2015 (Merge) | alt-rock, alt-pop

Il cosmo dei lavori solisti affarenti agli Arcade Fire si è rivelato sorprendentemente dotto. Anzitutto vi sono gli album solisti dell’arrangiatore Owen Pallett, affogati in un mirabile spleen sinfonico. Vi sono poi le improvvisazioni minimaliste del sassofonista Colin Stetson e la Bell Orchestre di Sarah Neufeld, incline alla Penguin Cafe, e pure un disco in collaborazione dei due, “Never Were The Way She Was” (2015).
Ultimo ma non ultimo, e forse anche più colto, Richard Reed Parry, già nella stessa Bell Orchestre, ha sperimentato con la Kitchener-Waterloo Symphony assieme a Nico Muhly, e persino inciso un album per la Deutsche Grammofon con il Kronos Quartet (“Music For Heart And Breath”, 2014).

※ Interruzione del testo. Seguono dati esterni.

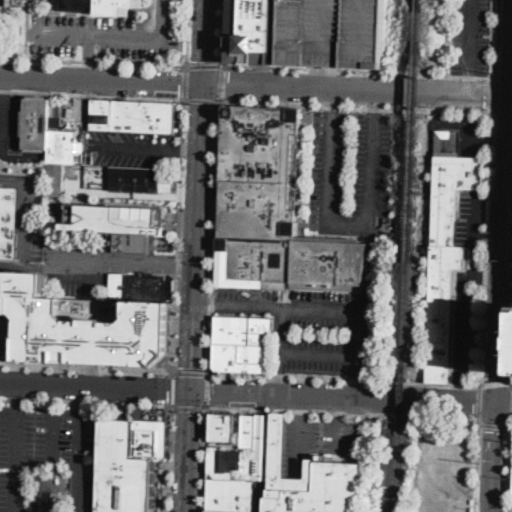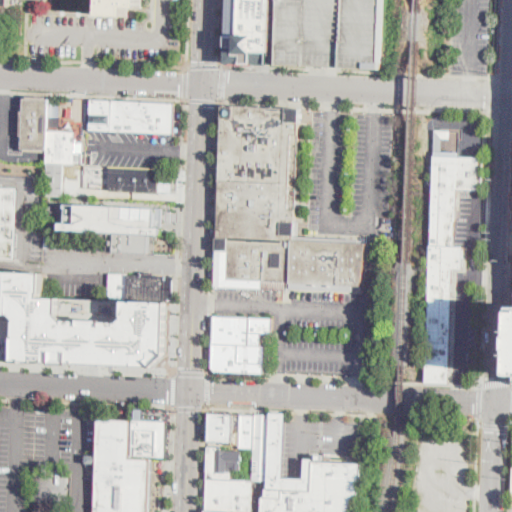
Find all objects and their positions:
building: (5, 2)
building: (4, 3)
building: (119, 6)
railway: (419, 6)
building: (118, 7)
railway: (418, 26)
building: (240, 31)
building: (250, 31)
parking lot: (328, 31)
building: (328, 31)
building: (331, 33)
parking lot: (111, 34)
road: (221, 34)
road: (188, 35)
parking lot: (471, 37)
road: (123, 38)
road: (207, 41)
road: (88, 45)
road: (471, 46)
road: (94, 61)
road: (204, 65)
road: (87, 66)
road: (511, 66)
road: (355, 70)
road: (318, 75)
road: (102, 78)
traffic signals: (205, 82)
road: (221, 82)
road: (3, 83)
road: (185, 84)
road: (357, 88)
road: (490, 93)
road: (92, 94)
road: (511, 95)
road: (200, 99)
road: (352, 106)
building: (55, 108)
building: (132, 115)
building: (134, 116)
building: (58, 118)
road: (2, 125)
parking lot: (13, 131)
building: (441, 138)
building: (51, 139)
building: (48, 141)
road: (138, 147)
parking lot: (132, 148)
road: (189, 150)
railway: (412, 150)
building: (71, 170)
parking lot: (353, 170)
building: (134, 177)
building: (135, 180)
parking lot: (85, 182)
road: (86, 193)
road: (153, 197)
road: (26, 209)
building: (272, 209)
building: (273, 210)
building: (105, 217)
building: (9, 220)
building: (8, 222)
building: (119, 224)
road: (348, 225)
road: (213, 235)
road: (179, 236)
road: (200, 236)
building: (47, 240)
building: (446, 243)
building: (130, 244)
road: (485, 245)
parking lot: (68, 250)
road: (502, 250)
building: (446, 255)
road: (79, 264)
road: (179, 265)
road: (371, 269)
building: (141, 287)
road: (272, 306)
parking garage: (19, 311)
building: (19, 311)
road: (345, 311)
railway: (405, 312)
building: (85, 321)
building: (78, 322)
parking lot: (309, 327)
building: (242, 330)
building: (241, 342)
road: (321, 352)
building: (240, 358)
road: (358, 363)
road: (87, 369)
road: (511, 370)
road: (191, 373)
road: (344, 378)
road: (496, 381)
road: (281, 382)
road: (357, 386)
road: (97, 387)
road: (175, 389)
road: (208, 391)
traffic signals: (194, 392)
road: (21, 395)
railway: (401, 397)
road: (5, 398)
road: (18, 399)
road: (344, 399)
road: (479, 402)
road: (101, 403)
road: (302, 405)
road: (190, 406)
road: (503, 406)
road: (341, 408)
road: (343, 412)
road: (10, 418)
road: (495, 425)
building: (222, 426)
road: (340, 432)
building: (150, 435)
parking lot: (319, 437)
road: (54, 438)
building: (253, 439)
road: (300, 443)
road: (190, 452)
parking lot: (46, 456)
road: (79, 457)
road: (492, 458)
road: (19, 459)
road: (171, 459)
road: (203, 460)
building: (128, 462)
road: (477, 467)
parking lot: (441, 469)
road: (508, 469)
building: (118, 471)
building: (296, 471)
railway: (395, 471)
building: (227, 482)
building: (227, 483)
road: (78, 489)
building: (321, 491)
building: (47, 506)
building: (47, 507)
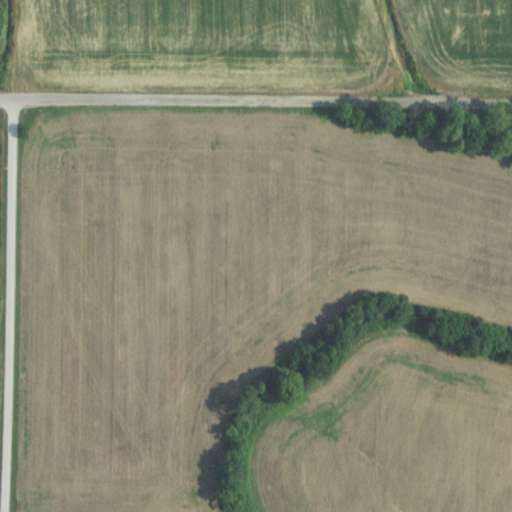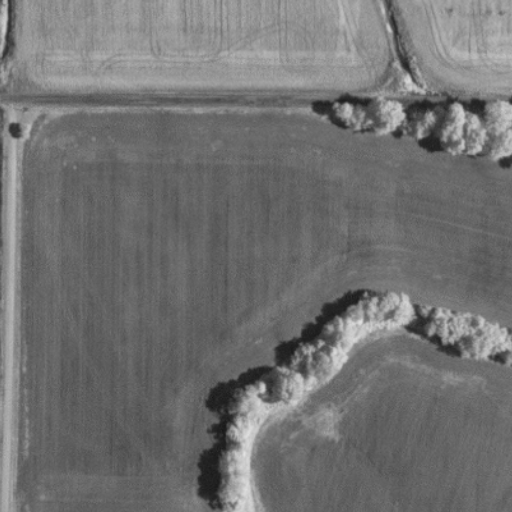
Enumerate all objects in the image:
road: (255, 102)
road: (11, 305)
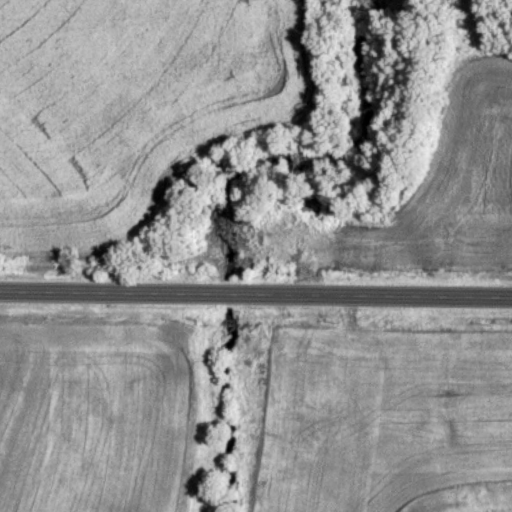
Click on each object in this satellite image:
road: (256, 290)
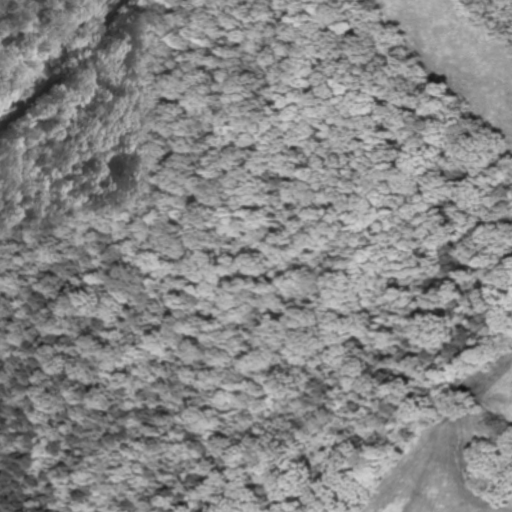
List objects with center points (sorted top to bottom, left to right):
road: (31, 23)
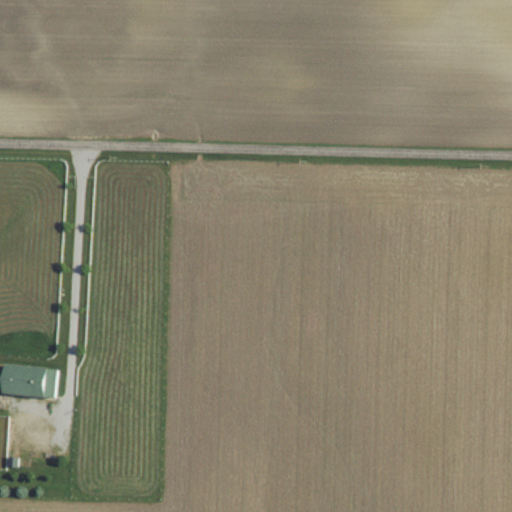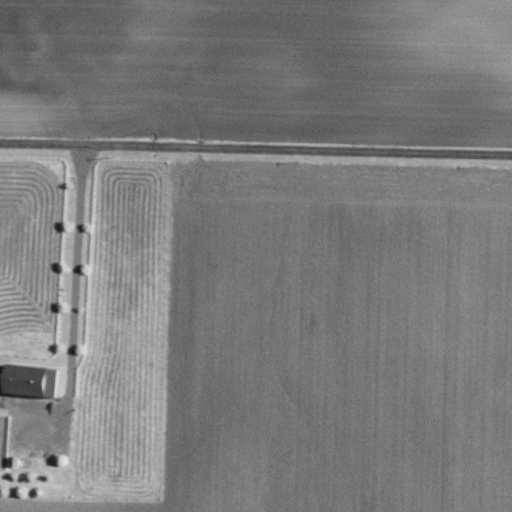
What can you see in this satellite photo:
road: (255, 145)
road: (74, 276)
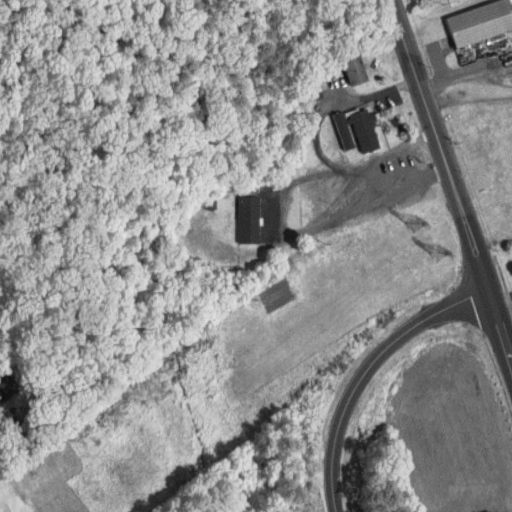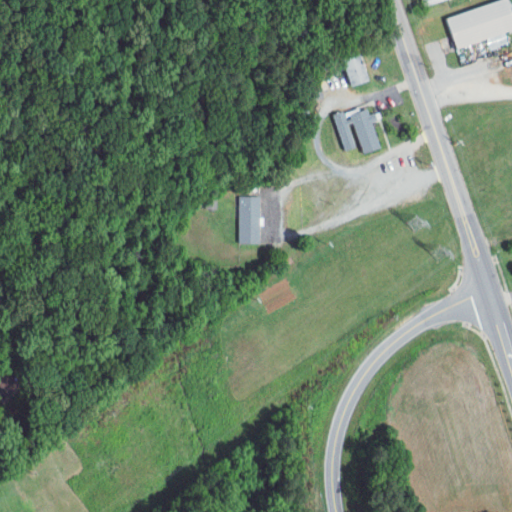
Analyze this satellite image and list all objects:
building: (480, 22)
building: (497, 40)
building: (356, 70)
road: (467, 92)
road: (332, 104)
building: (357, 129)
road: (451, 184)
road: (273, 218)
building: (249, 219)
power tower: (414, 225)
power tower: (437, 254)
road: (500, 297)
road: (509, 352)
road: (364, 371)
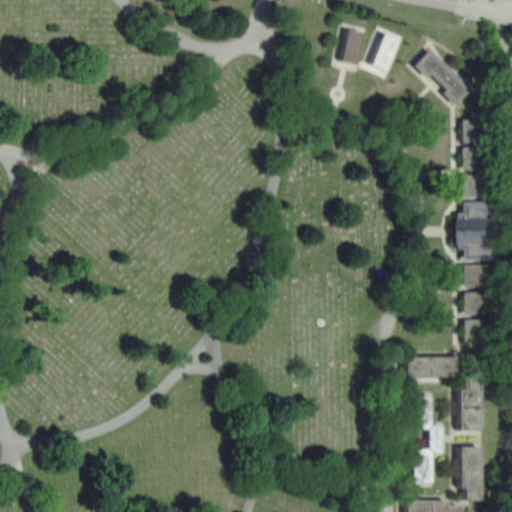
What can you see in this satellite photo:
road: (450, 1)
road: (484, 6)
road: (263, 18)
road: (192, 42)
building: (349, 45)
building: (380, 50)
building: (439, 75)
building: (439, 75)
road: (275, 82)
road: (119, 124)
building: (472, 128)
building: (468, 144)
building: (471, 156)
road: (35, 170)
building: (472, 184)
building: (475, 227)
building: (471, 229)
road: (259, 234)
park: (256, 256)
road: (413, 267)
building: (472, 274)
road: (2, 291)
building: (473, 300)
building: (473, 302)
building: (473, 328)
building: (426, 364)
road: (201, 366)
road: (237, 401)
building: (465, 403)
road: (127, 414)
building: (426, 437)
road: (6, 438)
building: (423, 438)
road: (6, 456)
building: (465, 470)
road: (23, 477)
road: (319, 477)
road: (251, 492)
building: (427, 505)
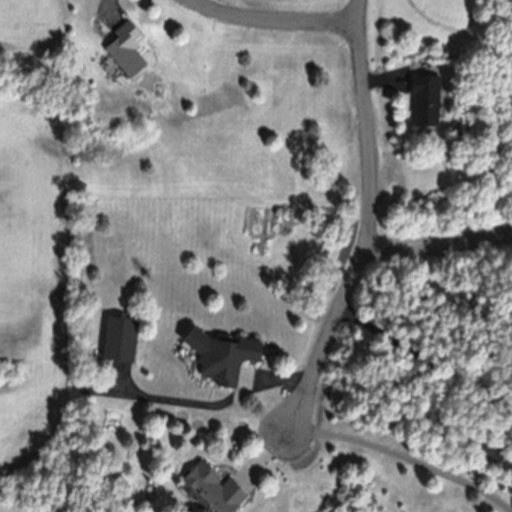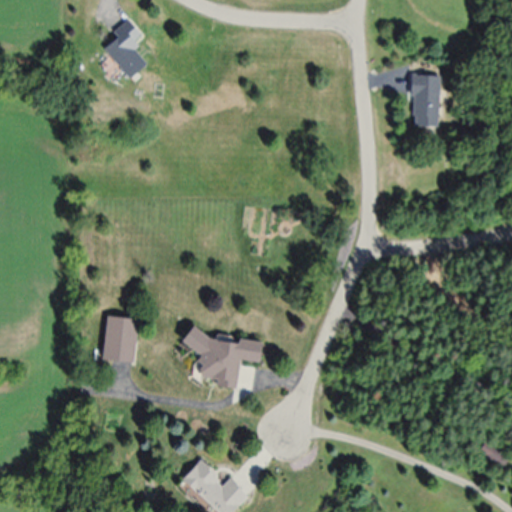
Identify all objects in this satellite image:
road: (275, 20)
building: (124, 53)
building: (423, 103)
road: (369, 225)
road: (438, 245)
building: (118, 343)
road: (426, 353)
building: (219, 361)
road: (206, 401)
road: (408, 456)
building: (491, 456)
building: (210, 492)
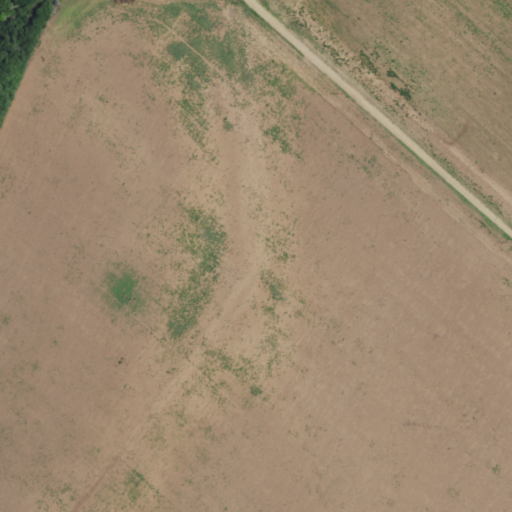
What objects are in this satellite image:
road: (368, 127)
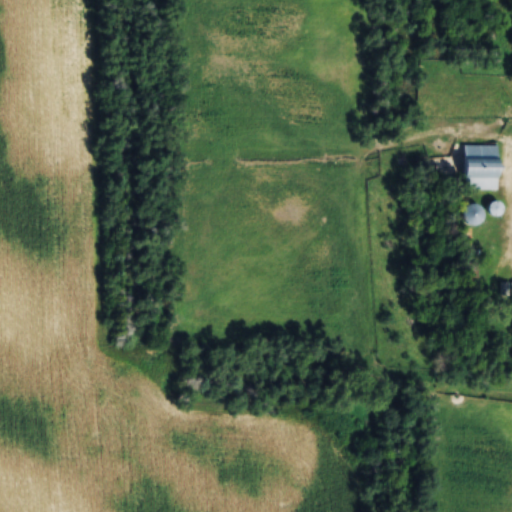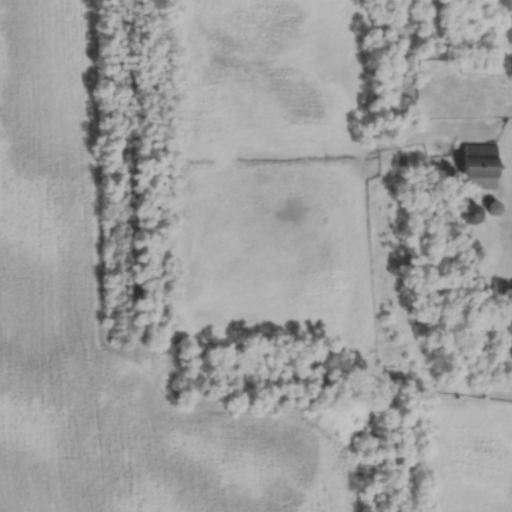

Per quanto talvolta pretenziosi e disorganici, questi tentativi sono mostri di ambizione in confronto al sempliciotto “Policy”, debutto del multistrumentista William Butler, fratello minore del frontman Win Butler. Si tratta - né più né meno - di una facile scorsa della new wave vecchia e nuova, già peraltro appannaggio, e con ben altri risultati, della band di provenienza. Il bubblegum dissepolto e clonato, anestetizzato e agghindato alla bell’e meglio di “Witness” è un ottimo esempio di come Butler si accontenti di una prassi consolidata più che di uno stile autentico.

Il vaudeville “Take My Side” è comunque spiritoso e scattante, alimentato da coretti yé-yé. L’unico brano a fargli concorrenza è “Son Of God”, che quantomeno sfrutta la carica a molla dei Violent Femmes.
In “Anna” i versi tartaglianti alla Ramones sono usati per introdurre e intervallare una loffia imitazione di un Joe Jackson d’annata. Anche la David Byrne-iana “Something’s Coming” ci mette sicuramente impegno ed erudizione; ne esce, però, solo un modesto numero disco-dance. Peggio ancora “What I Want”, persa in un’oleografia punk-pop delle più elementari e puerili. Nel salmo-mantra per piano “Sing To Me” poi Butler cerca di mutare in balladeer smaliziato.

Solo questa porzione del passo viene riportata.